Hi I am trying to create a new CSV file from merge of specific fields in two CSV files based on a common column or primary key. I have tried doing the same thing in powershell and it worked but was very slow in completing the process - more than 30 minutes for merging 5000+ line files so trying this in Python. I am new so please go easy on me.
So two files are infile.csv and checkfile.csv and the columns in the output file created would be based on columns in infile.csv. The code checks the values in checkfile.csv, creates outfile.csv, copies columns from infile.csv and needs to rewrite values for two fields based on corresponding values in checkfile.com. Following are the details
infile.csv -
"StockNumber","SKU","ChannelProfileID","CostPrice"
"10m_s-vid#APTIIAMZ","2VV-10",3746,0.33
"10m_s-vid#CSE","2VV-10",3746,0.98
"1RR-01#CSE","1RR-01",3746
"1RR-01#PCAWS","1RR-01",3746,
"1m_s-vid_ext#APTIIAMZ","2VV-101",3746,0.42
checkfile.csv
ProductCode, Description, Supplier, CostPrice, RRPPrice, Stock, Manufacturer, SupplierProductCode, ManuCode, LeadTime
2VV-03,3MTR BLACK SVHS M - M GOLD CABLE - B/Q 100,Cables Direct Ltd,0.43,,930,CDL,2VV-03,2VV-03,1
2VV-05,5MTR BLACK SVHS M - M GOLD CABLE - B/Q 100,Cables Direct Ltd,0.54,,1935,CDL,2VV-05,2VV-05,1
2VV-10,10MTR BLACK SVHS M - M GOLD CABLE - B/Q 50,Cables Direct Ltd,0.86,,1991,CDL,2VV-10,2VV-10,1
The outfile.csv I am getting is -
StockNumber,SKU,ChannelProfileID,CostPrice
10m_s-vid#APTIIAMZ,2VV-10,"(' ',)",
10m_s-vid#CSE,2VV-10,"(' ',)",
1RR-01#CSE,1RR-01,"(' ',)",
1RR-01#PCAWS,1RR-01,"(' ',)",
1m_s-vid_ext#APTIIAMZ,2VV-101,"(' ',)",
But the outfile.csv I need is -
StockNumber,SKU,ChannelProfileID,CostPrice
10m_s-vid#APTIIAMZ,2VV-10,1991,0.86
10m_s-vid#CSE,2VV-10,1991,0.86
1RR-01#CSE,1RR-01
1RR-01#PCAWS,1RR-01
1m_s-vid_ext#APTIIAMZ,2VV-101
Finally the code -
import csv
with open('checkfile.csv', 'rb') as checkfile:
checkreader = csv.DictReader(checkfile)
product_result = dict(
((v['ProductCode'], v[' Stock']), (v['ProductCode'], v[' CostPrice'])) for v in checkreader
)
with open('infile.csv', 'rb') as infile:
with open('outfile.csv', 'wb') as outfile:
reader = csv.DictReader(infile)
writer = csv.DictWriter(outfile, reader.fieldnames)
writer.writeheader()
for item in reader:
result = product_result.get(item['SKU'], " ")

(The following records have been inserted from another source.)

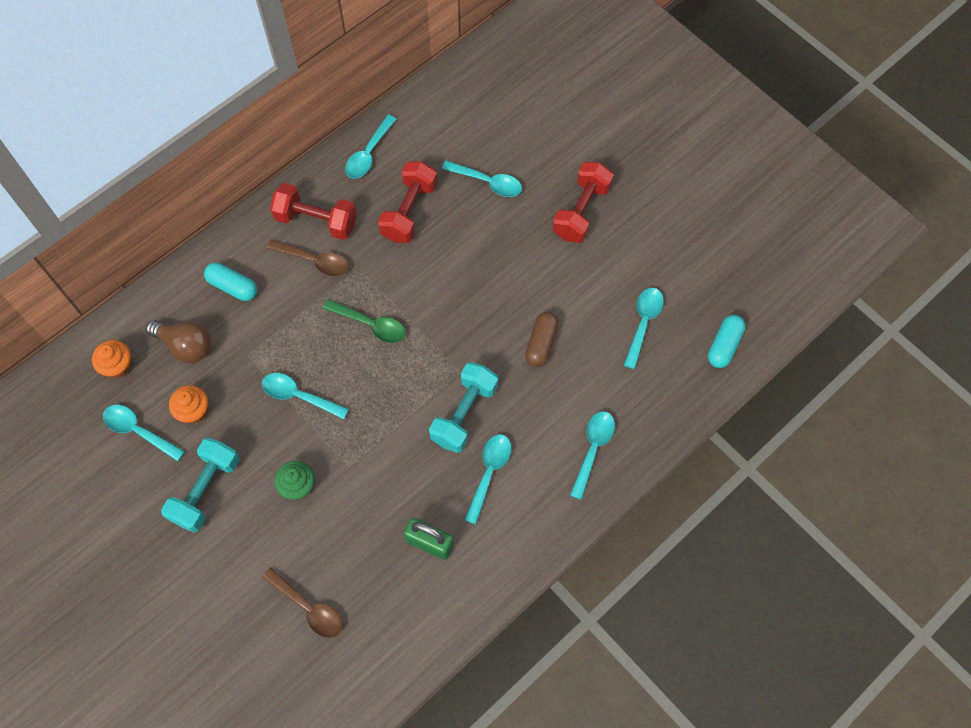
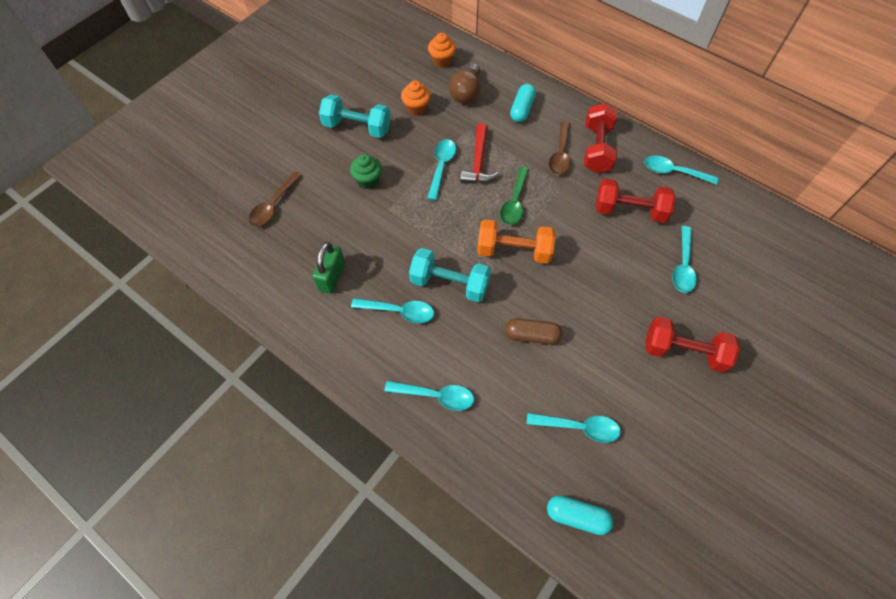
camera: 80 degrees right, 5 degrees down
turquoise spoon [103,405,185,461] -> none
none -> red hammer [460,123,499,183]
none -> orange dumbbell [477,219,555,264]

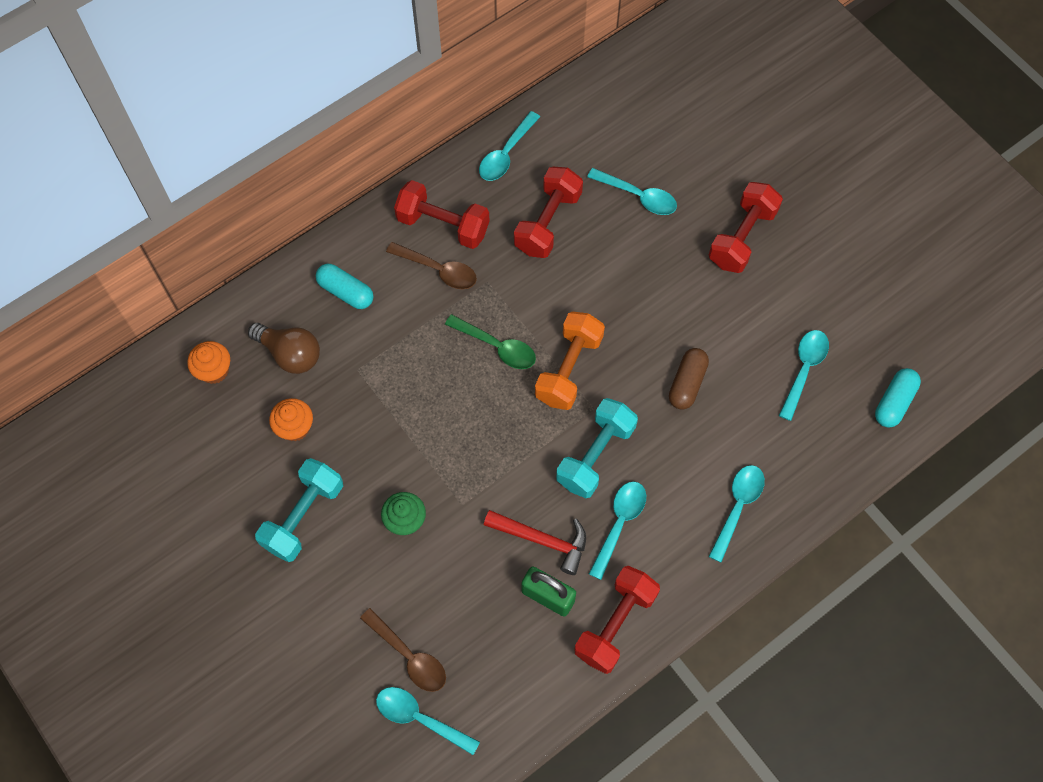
camera: 75 degrees left, 5 degrees up
turquoise spoon [427,139,456,200] -> turquoise spoon moved to [376,687,480,755]
red hammer [460,123,499,183] -> red hammer moved to [484,510,586,575]
none -> red dumbbell [574,566,660,674]

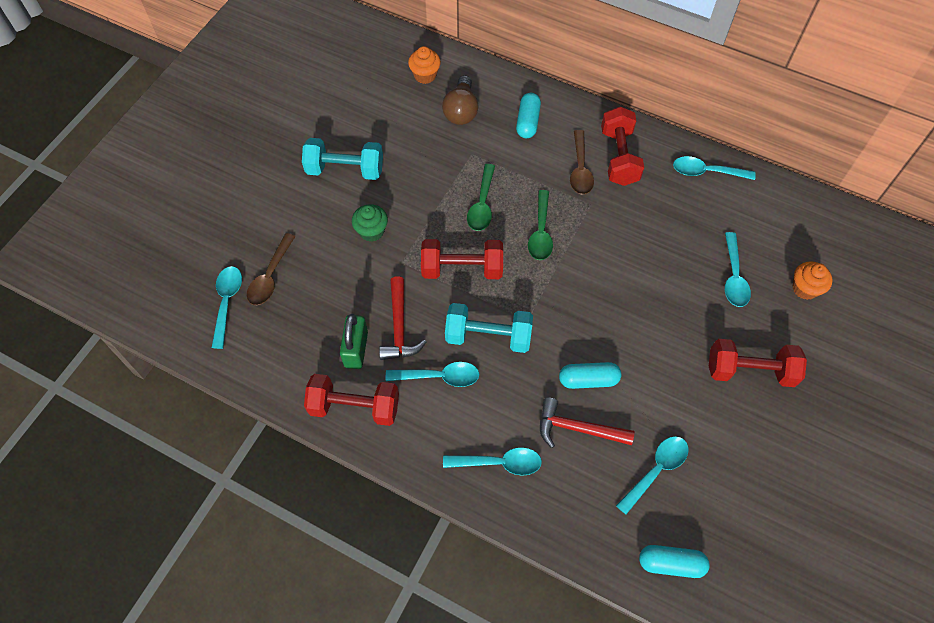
camera: 65 degrees right, 5 degrees down
orange cupcake [269,398,313,441] -> orange cupcake moved to [793,261,833,300]
red dumbbell [514,167,583,258] -> red dumbbell moved to [421,239,503,279]
orange dumbbell [535,312,605,410] -> none
brown capsule [669,348,709,410] -> turquoise capsule [559,362,621,389]
turquoise spoon [779,330,829,421] -> turquoise spoon turned 45 degrees counterclockwise [616,436,688,514]
none -> green spoon [467,164,495,231]
none -> red hammer [540,398,635,448]

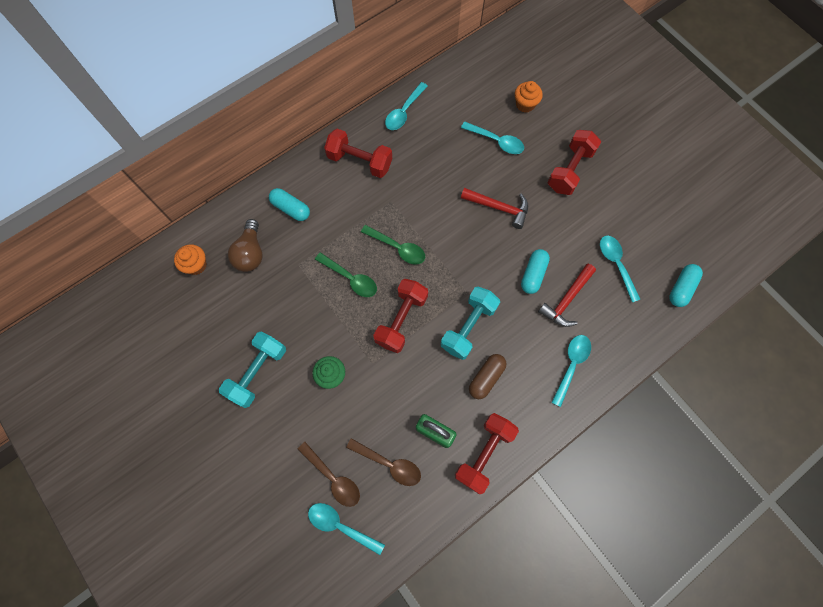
camera: 65 degrees left, 10 degrees up
red hammer [379,276,426,360] -> red hammer moved to [461,188,528,229]
turquoise spoon [386,362,479,387] -> brown capsule [469,354,506,399]
brown light bulb [442,75,479,125] -> brown light bulb turned 60 degrees clockwise [228,219,263,272]
brown spoon [570,130,594,195] -> brown spoon moved to [346,438,421,486]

item['ChannelProfileID'] = result,
item['CostPrice'] = result
writer.writerow(item)
You could make it a little simpler:
import csv
with open('checkfile.csv', 'rb') as checkfile:
product_result = {
record['ProductCode']: record for record in csv.DictReader(checkfile)}
with open('infile.csv', 'rb') as infile:
with open('outfile.csv', 'wb') as outfile:
reader = csv.DictReader(infile)
writer = csv.DictWriter(outfile, reader.fieldnames)
writer.writeheader()
for item in reader:
record = product_result.get(item['SKU'], None)
if record:
item['ChannelProfileID'] = record[' Stock'] # ???
item['CostPrice'] = record[' CostPrice']
else:
item['ChannelProfileID'] = None
item['CostPrice'] = None
writer.writerow(item)
I wasn't sure about the line which I commented with ???
.
Also, if you really want to produce broken CSV, please feel free to omit the else-clause.
I tested it with StringIO objects. It produced the result you specified, but with trailing commas, where there was no match in checkfile.
And I used Python 2.7 dict comprehension, since you tagged your question with python-2.7.